McKinsey has released a new report (hat tip to the Atlantic) presenting some eye-popping numbers on how much America’s Academic achievement gap costs the USA. According to them the loss in productivity / innovation is equivalent to 16% of America’s current GDP – or about the size of Italy’s economy. Thomas Friedman has already opined about how this means the end of America, though the Atlantic takes a more sanguine view.
But hidden amongst those massive numbers is something that is far more relevant to India – the variance in the achievement gap across income and racial groups.
Furthermore, the gap between students from rich and poor families is much more pronounced in the United States than in other OECD nations. In a world-class system like Finland’s, socioeconomic standing is far less predictive of student achievement. All things being equal, a low-income student in the United States is far less likely to do well in school than a low-income student in Finland. Given the enormous economic impact of educational achievement, this is one of the best indicators of equal opportunity in a society, and one on which the United States fares poorly.
This is lesson number one for an India that is still deciding on which model is best for its education system. Since India must provide equal opportunity to its many minorities, no matter which model it chooses its defining purpose must be to promote upward mobility through equal access to education. Or, in other words access, not just quality, is important.

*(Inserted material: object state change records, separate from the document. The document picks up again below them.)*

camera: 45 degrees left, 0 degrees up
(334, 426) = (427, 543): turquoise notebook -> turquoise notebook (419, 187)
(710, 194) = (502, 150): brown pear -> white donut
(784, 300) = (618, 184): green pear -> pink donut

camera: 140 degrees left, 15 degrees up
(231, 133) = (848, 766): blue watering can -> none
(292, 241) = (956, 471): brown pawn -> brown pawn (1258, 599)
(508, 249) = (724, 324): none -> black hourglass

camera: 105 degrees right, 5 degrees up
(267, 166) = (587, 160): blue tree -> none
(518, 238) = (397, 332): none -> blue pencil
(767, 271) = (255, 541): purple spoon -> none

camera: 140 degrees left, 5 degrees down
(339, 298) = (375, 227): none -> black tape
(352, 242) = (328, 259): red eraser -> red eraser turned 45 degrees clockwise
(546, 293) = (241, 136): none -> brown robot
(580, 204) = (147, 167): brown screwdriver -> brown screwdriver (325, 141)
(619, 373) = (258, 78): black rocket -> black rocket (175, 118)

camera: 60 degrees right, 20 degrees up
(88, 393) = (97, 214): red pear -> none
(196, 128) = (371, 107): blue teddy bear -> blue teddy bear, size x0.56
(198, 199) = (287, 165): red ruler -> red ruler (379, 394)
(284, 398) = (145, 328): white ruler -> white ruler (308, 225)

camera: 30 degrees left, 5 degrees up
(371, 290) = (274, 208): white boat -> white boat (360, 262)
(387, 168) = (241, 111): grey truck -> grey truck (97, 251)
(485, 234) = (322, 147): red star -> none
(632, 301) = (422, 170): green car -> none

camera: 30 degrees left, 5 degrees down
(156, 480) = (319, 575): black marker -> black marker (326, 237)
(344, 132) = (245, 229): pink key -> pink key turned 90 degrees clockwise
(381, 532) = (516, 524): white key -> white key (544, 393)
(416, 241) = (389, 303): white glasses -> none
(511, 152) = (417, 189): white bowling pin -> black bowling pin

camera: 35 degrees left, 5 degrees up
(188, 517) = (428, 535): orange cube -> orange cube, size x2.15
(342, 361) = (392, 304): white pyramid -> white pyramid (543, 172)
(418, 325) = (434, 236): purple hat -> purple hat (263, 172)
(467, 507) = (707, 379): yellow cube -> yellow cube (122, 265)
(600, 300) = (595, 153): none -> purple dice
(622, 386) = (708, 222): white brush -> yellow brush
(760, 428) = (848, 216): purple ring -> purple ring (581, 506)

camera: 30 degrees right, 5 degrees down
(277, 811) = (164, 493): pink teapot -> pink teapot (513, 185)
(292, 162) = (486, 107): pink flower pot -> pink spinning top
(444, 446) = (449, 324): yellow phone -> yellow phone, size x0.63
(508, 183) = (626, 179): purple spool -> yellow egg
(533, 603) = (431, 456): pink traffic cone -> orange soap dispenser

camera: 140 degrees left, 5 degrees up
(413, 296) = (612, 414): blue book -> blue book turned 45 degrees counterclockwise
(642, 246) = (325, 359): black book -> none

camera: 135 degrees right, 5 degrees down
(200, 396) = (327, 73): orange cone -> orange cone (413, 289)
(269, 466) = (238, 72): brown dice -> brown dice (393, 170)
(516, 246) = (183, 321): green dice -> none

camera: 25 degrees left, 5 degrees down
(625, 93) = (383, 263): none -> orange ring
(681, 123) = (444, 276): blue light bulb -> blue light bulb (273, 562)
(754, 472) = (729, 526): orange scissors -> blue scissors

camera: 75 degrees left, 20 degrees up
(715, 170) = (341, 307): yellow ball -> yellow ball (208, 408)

Highlighting the problem is the fact that the differential in achievements is even wider for minority groups:
On average, black and Latino students are roughly two to three years of learning behind white students of the same age. This racial gap exists regardless of how it is measured, including both achievement (e.g., test score) and attainment (e.g., graduation rate) measures.
In India one would expect the same to be true of students from lower castes or from economically poor backgrounds. The vast majority of those students go to government schools, and thus this adds weight to the argument made by Azim Premji that India must improve its government schools:
This is what the government school classroom represents; it represents the dreams and aspirations of India in a way that no other school system can. If we wish to transform India, this is where we have to begin. I suppose it is clear why we do grave injustice when we think of government schools as “schools for the poor”.
The third insight is that higher expenditure on the education system does not automatically translate into better achievement. The US spends the most, per capita, of any OECD country, yet is ranked 25th. The McKinsey report concludes that “by one measure we get 60 percent less for our education dollars in terms of average test-score results than do other wealthy nations.”
Of course, I do not wish to say that India does not need to spend more. It does. Yet, more money is not the only solution, and for a resource constrained country other alternatives must be looked at. A lot can be achieved through non-monetary incentives involving social engineering and treating the teaching profession with an element of decency.
There is much that separates the US from India. But appearently one problem that we do share is the inability of school going children to access a relatively decent education, despite the presence of world-class institutions. This problem is not simply one of quality, but also of access to quality, and there is a dichotomy between the two because resources must be addressed to only one problem at a time. In finding a solution Indian policymakers would do well to learn from the reality in the USA. They must turn the debate on education away from a focus on improving quality per se, to one of improving the quality of education where it is most lacking.